** Data extract follows **

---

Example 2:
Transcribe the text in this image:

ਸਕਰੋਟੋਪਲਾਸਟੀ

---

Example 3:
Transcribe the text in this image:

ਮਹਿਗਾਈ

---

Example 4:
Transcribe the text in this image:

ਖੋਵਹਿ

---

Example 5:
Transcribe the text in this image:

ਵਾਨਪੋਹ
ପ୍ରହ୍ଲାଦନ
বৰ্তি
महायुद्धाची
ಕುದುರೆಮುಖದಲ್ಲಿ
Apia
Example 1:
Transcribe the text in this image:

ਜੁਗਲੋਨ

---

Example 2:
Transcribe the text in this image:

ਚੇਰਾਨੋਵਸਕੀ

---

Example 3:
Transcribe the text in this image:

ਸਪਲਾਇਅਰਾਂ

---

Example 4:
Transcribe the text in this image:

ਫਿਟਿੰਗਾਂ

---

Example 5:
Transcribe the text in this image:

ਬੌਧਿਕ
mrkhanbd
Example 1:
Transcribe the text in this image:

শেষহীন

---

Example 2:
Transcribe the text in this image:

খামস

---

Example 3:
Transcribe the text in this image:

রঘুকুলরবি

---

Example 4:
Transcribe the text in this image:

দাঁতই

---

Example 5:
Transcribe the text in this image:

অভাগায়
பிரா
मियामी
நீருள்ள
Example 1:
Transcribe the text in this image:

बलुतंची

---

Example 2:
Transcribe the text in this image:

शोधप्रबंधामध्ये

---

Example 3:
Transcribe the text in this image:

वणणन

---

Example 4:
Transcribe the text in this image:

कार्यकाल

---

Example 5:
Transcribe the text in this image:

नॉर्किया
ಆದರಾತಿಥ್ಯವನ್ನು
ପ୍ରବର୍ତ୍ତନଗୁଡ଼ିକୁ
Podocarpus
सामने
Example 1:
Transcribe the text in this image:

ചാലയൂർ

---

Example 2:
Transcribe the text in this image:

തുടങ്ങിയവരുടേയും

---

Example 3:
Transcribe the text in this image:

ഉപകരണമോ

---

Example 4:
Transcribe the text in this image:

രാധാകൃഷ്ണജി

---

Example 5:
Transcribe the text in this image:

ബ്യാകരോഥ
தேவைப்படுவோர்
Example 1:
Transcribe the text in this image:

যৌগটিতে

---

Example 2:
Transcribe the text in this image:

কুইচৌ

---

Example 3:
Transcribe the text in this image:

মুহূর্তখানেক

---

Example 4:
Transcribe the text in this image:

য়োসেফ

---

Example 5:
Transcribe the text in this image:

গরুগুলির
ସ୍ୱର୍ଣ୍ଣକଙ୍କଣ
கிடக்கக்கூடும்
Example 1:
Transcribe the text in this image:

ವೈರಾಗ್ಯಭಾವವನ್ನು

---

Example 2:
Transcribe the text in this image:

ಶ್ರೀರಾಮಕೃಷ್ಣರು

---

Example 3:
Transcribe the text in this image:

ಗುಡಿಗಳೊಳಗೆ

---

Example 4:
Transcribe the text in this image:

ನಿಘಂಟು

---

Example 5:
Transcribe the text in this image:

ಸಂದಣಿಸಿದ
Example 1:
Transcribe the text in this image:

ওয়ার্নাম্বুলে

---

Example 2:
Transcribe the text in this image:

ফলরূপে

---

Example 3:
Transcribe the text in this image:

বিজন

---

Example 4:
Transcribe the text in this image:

** End of Data extract **

▶ _Task instructions_: Write out the listing above, keeping every word exactly.

▶ _Answer to the exercise_:
---

Example 2:
Transcribe the text in this image:

ਸਕਰੋਟੋਪਲਾਸਟੀ

---

Example 3:
Transcribe the text in this image:

ਮਹਿਗਾਈ

---

Example 4:
Transcribe the text in this image:

ਖੋਵਹਿ

---

Example 5:
Transcribe the text in this image:

ਵਾਨਪੋਹ
ପ୍ରହ୍ଲାଦନ
বৰ্তি
महायुद्धाची
ಕುದುರೆಮುಖದಲ್ಲಿ
Apia
Example 1:
Transcribe the text in this image:

ਜੁਗਲੋਨ

---

Example 2:
Transcribe the text in this image:

ਚੇਰਾਨੋਵਸਕੀ

---

Example 3:
Transcribe the text in this image:

ਸਪਲਾਇਅਰਾਂ

---

Example 4:
Transcribe the text in this image:

ਫਿਟਿੰਗਾਂ

---

Example 5:
Transcribe the text in this image:

ਬੌਧਿਕ
mrkhanbd
Example 1:
Transcribe the text in this image:

শেষহীন

---

Example 2:
Transcribe the text in this image:

খামস

---

Example 3:
Transcribe the text in this image:

রঘুকুলরবি

---

Example 4:
Transcribe the text in this image:

দাঁতই

---

Example 5:
Transcribe the text in this image:

অভাগায়
பிரா
मियामी
நீருள்ள
Example 1:
Transcribe the text in this image:

बलुतंची

---

Example 2:
Transcribe the text in this image:

शोधप्रबंधामध्ये

---

Example 3:
Transcribe the text in this image:

वणणन

---

Example 4:
Transcribe the text in this image:

कार्यकाल

---

Example 5:
Transcribe the text in this image:

नॉर्किया
ಆದರಾತಿಥ್ಯವನ್ನು
ପ୍ରବର୍ତ୍ତନଗୁଡ଼ିକୁ
Podocarpus
सामने
Example 1:
Transcribe the text in this image:

ചാലയൂർ

---

Example 2:
Transcribe the text in this image:

തുടങ്ങിയവരുടേയും

---

Example 3:
Transcribe the text in this image:

ഉപകരണമോ

---

Example 4:
Transcribe the text in this image:

രാധാകൃഷ്ണജി

---

Example 5:
Transcribe the text in this image:

ബ്യാകരോഥ
தேவைப்படுவோர்
Example 1:
Transcribe the text in this image:

যৌগটিতে

---

Example 2:
Transcribe the text in this image:

কুইচৌ

---

Example 3:
Transcribe the text in this image:

মুহূর্তখানেক

---

Example 4:
Transcribe the text in this image:

য়োসেফ

---

Example 5:
Transcribe the text in this image:

গরুগুলির
ସ୍ୱର୍ଣ୍ଣକଙ୍କଣ
கிடக்கக்கூடும்
Example 1:
Transcribe the text in this image:

ವೈರಾಗ್ಯಭಾವವನ್ನು

---

Example 2:
Transcribe the text in this image:

ಶ್ರೀರಾಮಕೃಷ್ಣರು

---

Example 3:
Transcribe the text in this image:

ಗುಡಿಗಳೊಳಗೆ

---

Example 4:
Transcribe the text in this image:

ನಿಘಂಟು

---

Example 5:
Transcribe the text in this image:

ಸಂದಣಿಸಿದ
Example 1:
Transcribe the text in this image:

ওয়ার্নাম্বুলে

---

Example 2:
Transcribe the text in this image:

ফলরূপে

---

Example 3:
Transcribe the text in this image:

বিজন

---

Example 4:
Transcribe the text in this image:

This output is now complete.